** Opening GIVEN PASSAGE block **

String phraseValue = MW_PHRASE_TAG + "_"
+ simplifyPOSTag(preterminals[i].value());
// Should we insert these new nodes as children of the parent `t`
// (i.e., "merge" the multi-word token phrase into its parent), or
// head them with a new node and set that as a child of the
// parent?
boolean shouldMerge = preterminals.length == 1
&& mergeWithConstituentWhenPossible.contains(t.value());
if (shouldMerge) {
t.setChildren(newNodes);
t.setValue(phraseValue);
} else {
Tree newHead = tf.newTreeNode(phraseValue, newNodes);
t.setChild(i, newHead);
}
}
}
private static final Pattern pQuoted = Pattern.compile("\"(.+)\"");
/**
* Strings of punctuation which should remain a single token.
*/
private static final Pattern pPunct = Pattern.compile("[.,!?:/'=()-]+");
/**
* Characters which may separate words in a single token.

** Closing GIVEN PASSAGE block **

| DIRECTIVE 1 |
Find every line in the records below that contains the string "Рима" and copy each one out. Case counts.

** Opening PROVIDED DATA block **

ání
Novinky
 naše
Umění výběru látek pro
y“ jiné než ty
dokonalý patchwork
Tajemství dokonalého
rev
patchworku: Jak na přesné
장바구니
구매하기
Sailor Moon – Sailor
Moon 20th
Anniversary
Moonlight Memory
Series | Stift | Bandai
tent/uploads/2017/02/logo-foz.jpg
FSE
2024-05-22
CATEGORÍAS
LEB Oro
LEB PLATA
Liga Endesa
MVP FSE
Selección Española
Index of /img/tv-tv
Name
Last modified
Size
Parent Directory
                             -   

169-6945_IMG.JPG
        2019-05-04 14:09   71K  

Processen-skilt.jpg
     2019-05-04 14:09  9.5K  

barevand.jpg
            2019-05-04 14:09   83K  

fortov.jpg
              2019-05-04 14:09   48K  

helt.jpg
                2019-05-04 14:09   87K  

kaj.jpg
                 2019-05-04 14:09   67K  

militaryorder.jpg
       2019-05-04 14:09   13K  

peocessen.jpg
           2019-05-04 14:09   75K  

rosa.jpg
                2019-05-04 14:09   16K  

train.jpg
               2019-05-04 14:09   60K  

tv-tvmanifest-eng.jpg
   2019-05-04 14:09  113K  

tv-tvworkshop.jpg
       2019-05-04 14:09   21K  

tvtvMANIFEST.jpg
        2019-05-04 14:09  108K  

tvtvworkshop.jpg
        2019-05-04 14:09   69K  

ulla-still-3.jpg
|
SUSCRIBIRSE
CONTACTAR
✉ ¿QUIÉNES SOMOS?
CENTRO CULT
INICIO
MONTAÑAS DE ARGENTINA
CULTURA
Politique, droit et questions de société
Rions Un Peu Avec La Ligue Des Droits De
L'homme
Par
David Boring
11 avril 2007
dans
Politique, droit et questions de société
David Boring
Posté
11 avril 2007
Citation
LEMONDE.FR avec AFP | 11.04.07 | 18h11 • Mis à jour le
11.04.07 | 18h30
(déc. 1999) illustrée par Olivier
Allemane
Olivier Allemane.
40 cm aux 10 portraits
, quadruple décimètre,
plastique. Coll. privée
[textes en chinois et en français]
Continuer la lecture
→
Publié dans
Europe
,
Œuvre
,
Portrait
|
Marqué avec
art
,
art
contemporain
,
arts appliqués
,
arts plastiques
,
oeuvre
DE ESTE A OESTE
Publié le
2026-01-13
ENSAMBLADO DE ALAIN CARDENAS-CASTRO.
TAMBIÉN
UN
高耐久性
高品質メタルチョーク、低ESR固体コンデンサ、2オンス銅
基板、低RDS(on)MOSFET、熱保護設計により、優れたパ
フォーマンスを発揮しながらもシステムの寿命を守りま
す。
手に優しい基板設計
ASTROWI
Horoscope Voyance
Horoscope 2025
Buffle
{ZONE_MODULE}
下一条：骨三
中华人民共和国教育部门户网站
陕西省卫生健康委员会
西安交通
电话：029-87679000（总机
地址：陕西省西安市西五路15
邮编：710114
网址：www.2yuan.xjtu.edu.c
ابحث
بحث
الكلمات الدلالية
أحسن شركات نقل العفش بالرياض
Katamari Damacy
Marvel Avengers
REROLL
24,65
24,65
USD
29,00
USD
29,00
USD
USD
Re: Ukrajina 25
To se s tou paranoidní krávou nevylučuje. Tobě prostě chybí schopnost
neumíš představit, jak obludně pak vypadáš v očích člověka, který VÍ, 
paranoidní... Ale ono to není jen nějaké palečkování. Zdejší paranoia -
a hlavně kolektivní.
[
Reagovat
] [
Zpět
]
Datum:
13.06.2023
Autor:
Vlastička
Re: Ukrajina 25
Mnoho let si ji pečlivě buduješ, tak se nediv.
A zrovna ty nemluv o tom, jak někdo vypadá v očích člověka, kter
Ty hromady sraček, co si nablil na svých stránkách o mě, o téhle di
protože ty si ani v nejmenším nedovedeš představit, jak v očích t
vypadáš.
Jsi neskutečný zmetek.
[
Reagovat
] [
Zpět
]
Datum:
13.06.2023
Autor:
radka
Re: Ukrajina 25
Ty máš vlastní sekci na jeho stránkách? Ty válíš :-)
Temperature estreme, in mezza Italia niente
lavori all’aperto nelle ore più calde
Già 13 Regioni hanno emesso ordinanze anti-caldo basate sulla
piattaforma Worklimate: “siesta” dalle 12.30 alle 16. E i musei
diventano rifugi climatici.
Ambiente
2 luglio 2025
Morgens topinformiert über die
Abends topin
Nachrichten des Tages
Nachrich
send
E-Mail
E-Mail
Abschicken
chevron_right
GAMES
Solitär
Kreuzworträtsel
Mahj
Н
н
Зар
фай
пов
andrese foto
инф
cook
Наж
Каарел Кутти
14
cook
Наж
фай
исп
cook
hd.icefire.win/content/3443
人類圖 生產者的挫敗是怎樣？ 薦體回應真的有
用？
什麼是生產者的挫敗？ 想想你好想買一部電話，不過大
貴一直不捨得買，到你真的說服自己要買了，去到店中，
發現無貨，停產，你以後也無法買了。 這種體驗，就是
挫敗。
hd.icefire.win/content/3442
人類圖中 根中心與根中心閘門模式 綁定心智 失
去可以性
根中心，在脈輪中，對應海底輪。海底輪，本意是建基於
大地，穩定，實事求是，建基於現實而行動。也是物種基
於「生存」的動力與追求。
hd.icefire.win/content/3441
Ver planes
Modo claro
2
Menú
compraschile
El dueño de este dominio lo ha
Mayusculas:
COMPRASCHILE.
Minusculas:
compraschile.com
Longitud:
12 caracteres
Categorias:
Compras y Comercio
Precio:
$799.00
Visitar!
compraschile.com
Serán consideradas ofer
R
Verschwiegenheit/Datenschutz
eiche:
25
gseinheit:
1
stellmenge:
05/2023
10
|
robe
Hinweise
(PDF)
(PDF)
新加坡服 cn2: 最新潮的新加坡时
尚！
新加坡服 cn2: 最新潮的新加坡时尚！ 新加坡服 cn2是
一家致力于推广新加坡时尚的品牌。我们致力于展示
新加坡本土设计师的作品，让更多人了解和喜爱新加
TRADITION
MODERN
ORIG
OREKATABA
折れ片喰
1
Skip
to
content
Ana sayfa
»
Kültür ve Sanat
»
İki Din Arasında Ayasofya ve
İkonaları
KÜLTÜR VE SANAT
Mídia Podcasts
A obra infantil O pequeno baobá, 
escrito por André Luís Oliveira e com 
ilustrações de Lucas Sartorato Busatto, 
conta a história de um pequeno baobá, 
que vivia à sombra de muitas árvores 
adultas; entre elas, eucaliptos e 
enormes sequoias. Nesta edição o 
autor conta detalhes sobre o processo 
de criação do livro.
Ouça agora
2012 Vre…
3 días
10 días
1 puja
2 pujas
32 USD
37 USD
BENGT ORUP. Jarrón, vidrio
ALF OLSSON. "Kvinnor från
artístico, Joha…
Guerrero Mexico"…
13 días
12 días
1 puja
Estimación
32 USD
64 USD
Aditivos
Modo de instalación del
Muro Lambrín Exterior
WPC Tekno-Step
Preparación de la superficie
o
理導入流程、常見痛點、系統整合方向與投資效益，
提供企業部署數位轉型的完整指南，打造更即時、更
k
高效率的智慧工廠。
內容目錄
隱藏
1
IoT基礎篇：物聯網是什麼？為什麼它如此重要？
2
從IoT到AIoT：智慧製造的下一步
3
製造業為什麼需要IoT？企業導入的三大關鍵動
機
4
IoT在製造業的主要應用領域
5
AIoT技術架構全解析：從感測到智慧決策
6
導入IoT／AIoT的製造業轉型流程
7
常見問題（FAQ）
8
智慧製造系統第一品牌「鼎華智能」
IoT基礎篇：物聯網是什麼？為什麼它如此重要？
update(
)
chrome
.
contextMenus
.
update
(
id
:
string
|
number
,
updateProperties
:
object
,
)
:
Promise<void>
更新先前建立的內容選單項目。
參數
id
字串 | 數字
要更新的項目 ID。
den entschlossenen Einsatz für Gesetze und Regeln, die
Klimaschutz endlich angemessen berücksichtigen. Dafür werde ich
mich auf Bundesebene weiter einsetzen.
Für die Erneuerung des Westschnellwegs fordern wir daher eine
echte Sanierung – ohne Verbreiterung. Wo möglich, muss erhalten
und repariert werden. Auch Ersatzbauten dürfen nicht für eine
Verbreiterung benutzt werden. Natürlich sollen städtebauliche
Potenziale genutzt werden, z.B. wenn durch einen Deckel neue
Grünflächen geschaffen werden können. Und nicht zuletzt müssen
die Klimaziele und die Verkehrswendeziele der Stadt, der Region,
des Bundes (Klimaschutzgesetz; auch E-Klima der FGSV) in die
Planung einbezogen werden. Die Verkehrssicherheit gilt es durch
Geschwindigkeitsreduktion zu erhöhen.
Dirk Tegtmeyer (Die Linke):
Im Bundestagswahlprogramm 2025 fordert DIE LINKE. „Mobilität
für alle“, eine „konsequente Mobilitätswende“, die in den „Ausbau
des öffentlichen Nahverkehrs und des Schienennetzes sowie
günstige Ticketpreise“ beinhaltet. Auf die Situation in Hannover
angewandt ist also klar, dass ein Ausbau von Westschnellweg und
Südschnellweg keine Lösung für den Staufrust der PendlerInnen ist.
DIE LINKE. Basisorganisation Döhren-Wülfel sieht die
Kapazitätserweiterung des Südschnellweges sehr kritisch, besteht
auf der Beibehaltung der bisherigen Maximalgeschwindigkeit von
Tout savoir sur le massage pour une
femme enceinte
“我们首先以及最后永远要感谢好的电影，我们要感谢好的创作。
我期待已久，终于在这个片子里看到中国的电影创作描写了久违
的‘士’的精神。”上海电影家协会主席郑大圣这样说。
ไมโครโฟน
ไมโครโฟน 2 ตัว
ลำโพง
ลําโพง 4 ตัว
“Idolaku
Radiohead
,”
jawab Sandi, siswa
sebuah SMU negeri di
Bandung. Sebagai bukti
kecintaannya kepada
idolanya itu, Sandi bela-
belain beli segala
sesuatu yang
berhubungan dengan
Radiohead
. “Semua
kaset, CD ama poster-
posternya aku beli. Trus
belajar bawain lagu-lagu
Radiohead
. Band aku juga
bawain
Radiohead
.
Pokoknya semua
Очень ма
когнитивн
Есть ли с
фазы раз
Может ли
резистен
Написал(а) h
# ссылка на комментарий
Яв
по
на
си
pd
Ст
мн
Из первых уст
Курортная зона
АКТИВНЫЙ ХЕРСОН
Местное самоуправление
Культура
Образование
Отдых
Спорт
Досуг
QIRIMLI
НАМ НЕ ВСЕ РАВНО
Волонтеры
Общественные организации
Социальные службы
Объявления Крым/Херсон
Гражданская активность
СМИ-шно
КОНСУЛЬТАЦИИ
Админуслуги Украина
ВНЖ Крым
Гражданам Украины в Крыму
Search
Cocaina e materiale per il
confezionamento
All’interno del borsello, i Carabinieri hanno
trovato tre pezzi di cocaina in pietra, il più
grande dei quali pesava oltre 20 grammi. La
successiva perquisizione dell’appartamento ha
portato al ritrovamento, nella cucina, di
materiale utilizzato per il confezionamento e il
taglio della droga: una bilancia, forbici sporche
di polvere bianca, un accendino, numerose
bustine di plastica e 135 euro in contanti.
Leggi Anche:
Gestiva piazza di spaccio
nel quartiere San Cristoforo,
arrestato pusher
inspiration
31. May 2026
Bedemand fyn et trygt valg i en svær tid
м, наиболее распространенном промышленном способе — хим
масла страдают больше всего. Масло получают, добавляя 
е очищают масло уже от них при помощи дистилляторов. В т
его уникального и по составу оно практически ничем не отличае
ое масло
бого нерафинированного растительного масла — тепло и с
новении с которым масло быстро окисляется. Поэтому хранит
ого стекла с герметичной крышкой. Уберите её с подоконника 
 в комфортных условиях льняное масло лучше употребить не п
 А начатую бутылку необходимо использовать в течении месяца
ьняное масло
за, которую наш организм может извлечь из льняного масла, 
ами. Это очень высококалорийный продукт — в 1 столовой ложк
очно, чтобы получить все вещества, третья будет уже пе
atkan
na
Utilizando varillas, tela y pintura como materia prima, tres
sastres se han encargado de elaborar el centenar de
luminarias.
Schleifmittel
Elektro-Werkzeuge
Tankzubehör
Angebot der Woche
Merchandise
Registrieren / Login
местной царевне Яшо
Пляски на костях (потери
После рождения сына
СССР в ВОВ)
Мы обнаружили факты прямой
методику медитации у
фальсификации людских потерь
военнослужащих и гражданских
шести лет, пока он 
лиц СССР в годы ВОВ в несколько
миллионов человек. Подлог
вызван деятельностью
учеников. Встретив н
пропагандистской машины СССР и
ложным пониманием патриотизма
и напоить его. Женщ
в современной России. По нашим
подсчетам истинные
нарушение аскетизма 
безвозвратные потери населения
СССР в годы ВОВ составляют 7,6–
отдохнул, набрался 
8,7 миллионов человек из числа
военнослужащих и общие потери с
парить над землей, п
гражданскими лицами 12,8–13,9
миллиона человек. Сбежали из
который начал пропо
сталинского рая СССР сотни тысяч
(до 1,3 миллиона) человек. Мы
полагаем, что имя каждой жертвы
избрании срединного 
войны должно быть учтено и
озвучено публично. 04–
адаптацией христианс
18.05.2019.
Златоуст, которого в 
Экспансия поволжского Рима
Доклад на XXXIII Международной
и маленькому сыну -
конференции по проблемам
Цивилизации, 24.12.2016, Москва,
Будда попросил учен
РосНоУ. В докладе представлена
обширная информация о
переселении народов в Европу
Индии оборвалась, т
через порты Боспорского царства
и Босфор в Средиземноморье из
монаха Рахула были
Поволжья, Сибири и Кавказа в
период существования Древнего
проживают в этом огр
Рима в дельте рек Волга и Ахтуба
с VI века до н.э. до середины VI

** Closing PROVIDED DATA block **

| DIRECTIVE 2 |
Return the part of the code excerpt that opens with the words containing "boolean shouldMerge = preterminals.length" and closes with "remain a single token.", copied character for character.

| OUTPUT 1 |
Экспансия поволжского Рима
Рима в дельте рек Волга и Ахтуба

| OUTPUT 2 |
boolean shouldMerge = preterminals.length == 1
&& mergeWithConstituentWhenPossible.contains(t.value());
if (shouldMerge) {
t.setChildren(newNodes);
t.setValue(phraseValue);
} else {
Tree newHead = tf.newTreeNode(phraseValue, newNodes);
t.setChild(i, newHead);
}
}
}
private static final Pattern pQuoted = Pattern.compile("\"(.+)\"");
/**
* Strings of punctuation which should remain a single token.